- [Activity]:
Beneath this instruction is a listing; write out exactly the line that contains "right back paw: (47, 197)" and each line after it to the last.

- [Provided information]:
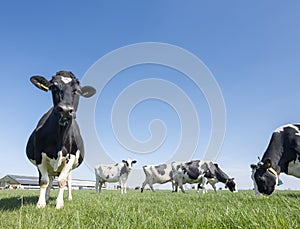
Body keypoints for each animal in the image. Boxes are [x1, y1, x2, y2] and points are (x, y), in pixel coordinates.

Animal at [26, 70, 96, 208]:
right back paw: (47, 197)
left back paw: (68, 197)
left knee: (68, 181)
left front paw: (59, 204)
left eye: (77, 90)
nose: (65, 110)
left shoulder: (72, 156)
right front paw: (41, 204)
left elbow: (62, 181)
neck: (59, 139)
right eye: (54, 87)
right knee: (50, 179)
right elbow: (43, 181)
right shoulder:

- [Reply]:
right back paw: (47, 197)
left back paw: (68, 197)
left knee: (68, 181)
left front paw: (59, 204)
left eye: (77, 90)
nose: (65, 110)
left shoulder: (72, 156)
right front paw: (41, 204)
left elbow: (62, 181)
neck: (59, 139)
right eye: (54, 87)
right knee: (50, 179)
right elbow: (43, 181)
right shoulder:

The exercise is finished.